# Hartge Wheels



## FIA (Apr 6, 2003)

Does anyone have any experience with these wheels? Do they seem to be good quality? Does anyone have pics of the Classics or any others?


----------



## DINANISR3 (Aug 16, 2002)

http://www.hartge.de/html/e39limousineuk.html

http://www.hartge.de/html/m5uk.html

those are links.. hartge rims are nice.. but they are very heavy..


----------



## DKSF (Apr 4, 2003)

I've had pretty good luck with my Hartge's as far as durability goes. I live in San Francisco, and the roads in the city are probably just as bad as any major metorpoliton area. Aside from curb rash related to driver stupidity, I have not experienced any damage to my rims from the crappy roads.

Yes, they are heavy, but I chose them mostly due to the deep dish look.


----------



## jacksprat (Apr 21, 2003)

i like my classics...:thumbup:


----------



## cleanhatch (Jun 18, 2003)

DKSF said:


> *I've had pretty good luck with my Hartge's as far as durability goes. I live in San Francisco, and the roads in the city are probably just as bad as any major metorpoliton area. Aside from curb rash related to driver stupidity, I have not experienced any damage to my rims from the crappy roads.
> 
> Yes, they are heavy, but I chose them mostly due to the deep dish look. *


wut did you drop ur car with? also wut size are your wheels? looks great.


----------



## Alex540 (May 9, 2003)

What drop is that on that last 5 series with the classics? Also where and how much did you guys pay for your 19" Hartge classics?


----------



## jacksprat (Apr 21, 2003)

*.*

Im selling mine for 1600 + shipping. comes with pirelli tires. offset for 5 series. staggered.


----------



## DKSF (Apr 4, 2003)

The Hartge's are 19x8.5 and 19x9.5. I got them from D2 Technik in Alhambra (outside of LA), CA. If you look, I think you should be able to get them new for around $3,000 to $3,200 including tax.

$1,600 w/ tires seems like a really good price, but I have no idea what the market is for these used.

Regarding the suspension, it's a Ground Control coilover kit. Two disclaimers...First, I've heard that they still are not selling the kit, I have pre-production kit that they test-fitted on my car. Second, the front cannot be adjusted a low as pictured. Nor would you ever want it that low because...

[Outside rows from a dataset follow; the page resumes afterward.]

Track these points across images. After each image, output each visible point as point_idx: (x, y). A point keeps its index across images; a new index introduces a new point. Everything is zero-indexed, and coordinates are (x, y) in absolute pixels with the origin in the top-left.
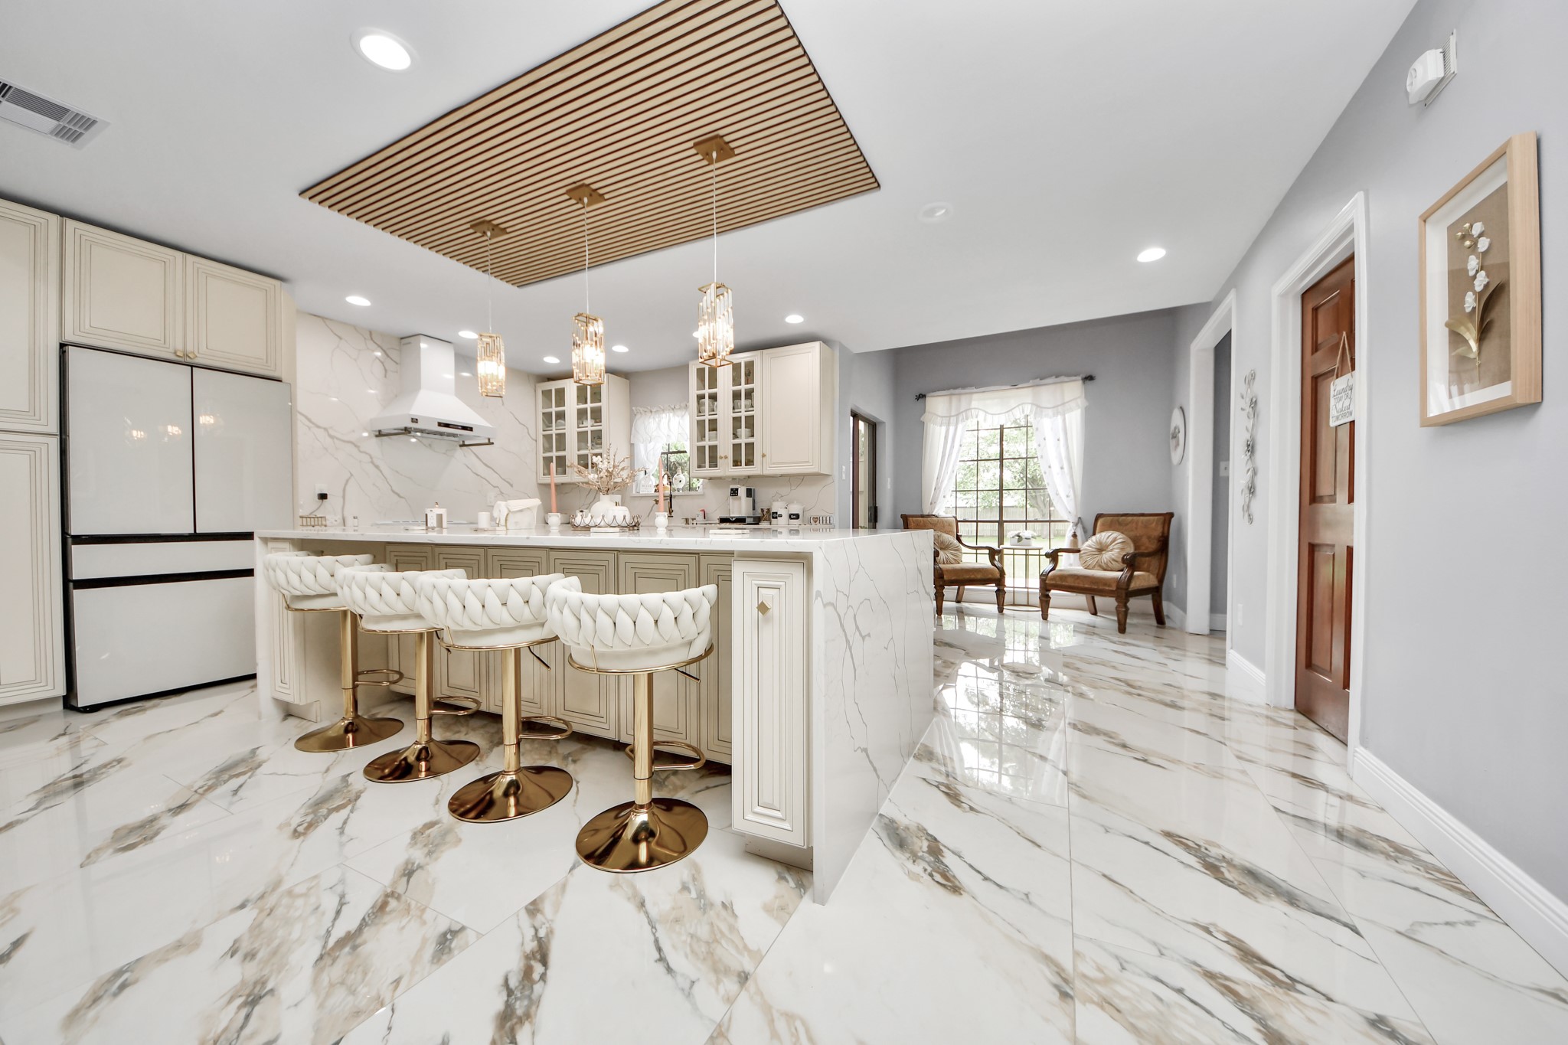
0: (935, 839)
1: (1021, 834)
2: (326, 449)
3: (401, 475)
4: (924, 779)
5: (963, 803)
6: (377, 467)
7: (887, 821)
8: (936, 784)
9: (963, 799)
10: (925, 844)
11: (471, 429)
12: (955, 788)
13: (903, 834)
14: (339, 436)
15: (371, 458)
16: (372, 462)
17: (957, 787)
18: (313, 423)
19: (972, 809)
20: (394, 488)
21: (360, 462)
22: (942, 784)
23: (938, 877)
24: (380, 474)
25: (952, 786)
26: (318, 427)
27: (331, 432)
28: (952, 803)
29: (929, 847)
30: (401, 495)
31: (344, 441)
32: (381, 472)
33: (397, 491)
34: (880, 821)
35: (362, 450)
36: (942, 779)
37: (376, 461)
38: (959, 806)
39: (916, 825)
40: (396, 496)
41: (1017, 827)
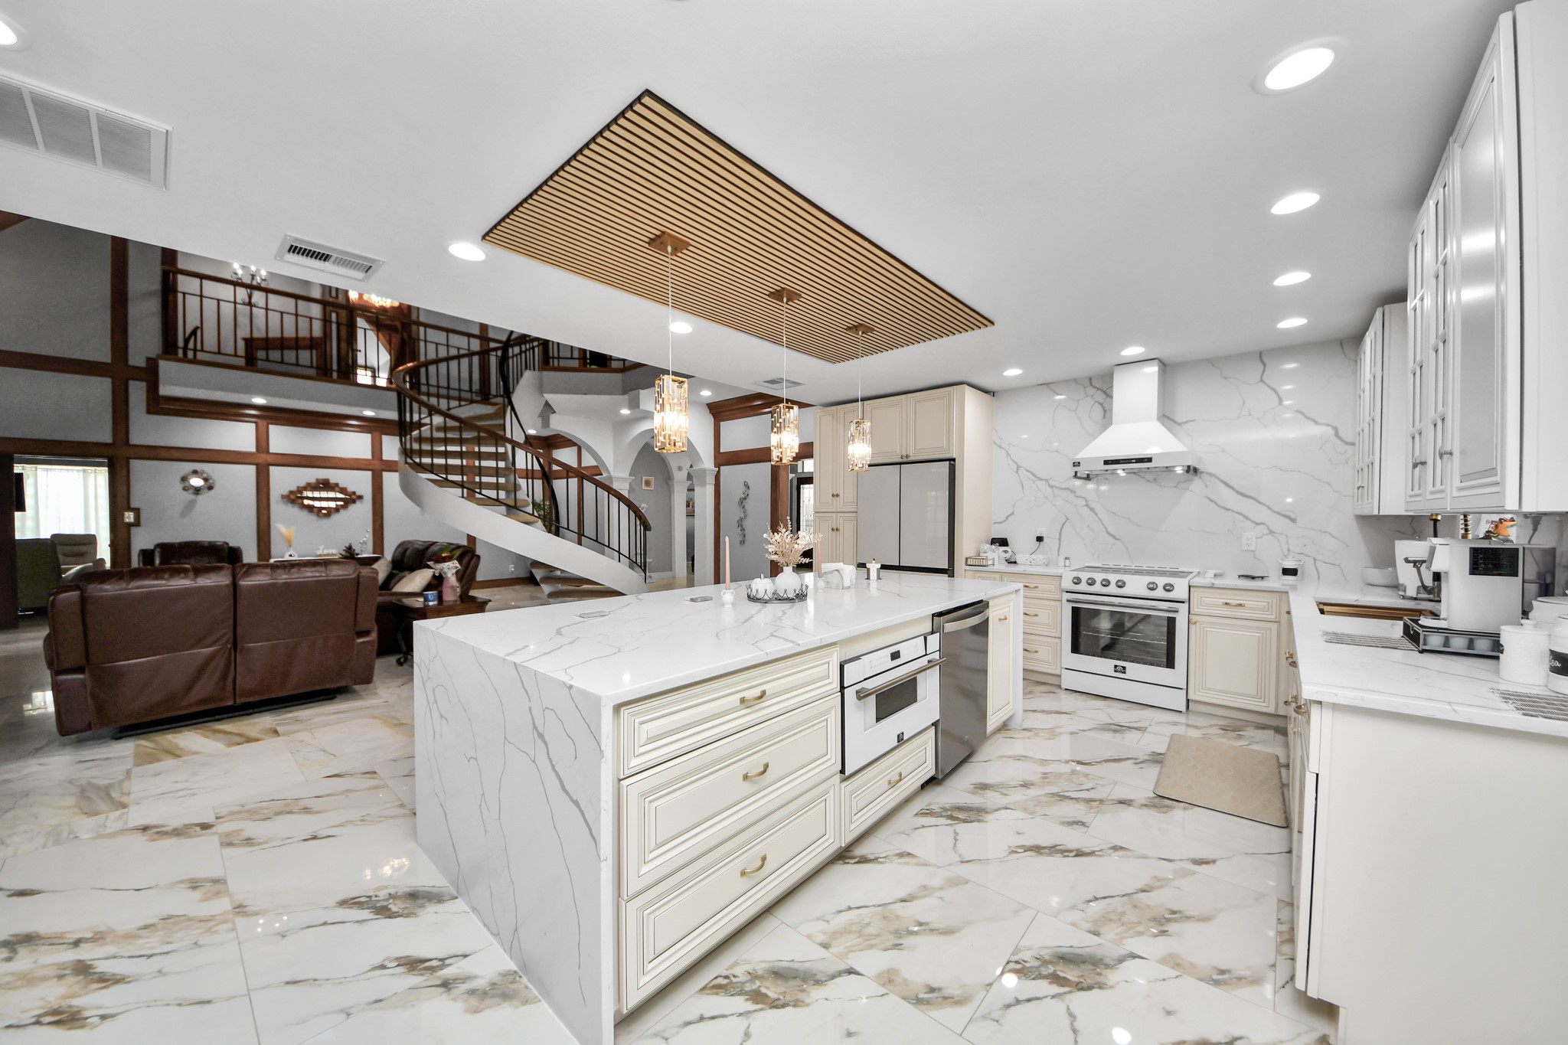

1) It's sitting on the bump stops, so you would have no suspension travel 
2) I imagine it would be pretty uncomfortable :bawling:
3) You would not be able to turn the wheels because the tires won't clear the fenders.


----------



## PropellerHead (Jan 3, 2002)

DKSF said:


> *$1,600 w/ tires seems like a really good price, but I have no idea what the market is for these used.*


 I sold my four 19" Hartge classics for $1400 plus shipping. I had them completely reconditioned as part of the terms of the sale. They were perfect when they left. 
In turn, I bought 5 18" BBS RKII's for that $1400. They're in great condition, but sitting in our sun room. The wife is oh so pleased with THAT.


----------



## Alex540 (May 9, 2003)

hey jacksprat, i PMed you and am very interested in those wheels. Please get back to me with some photos.


----------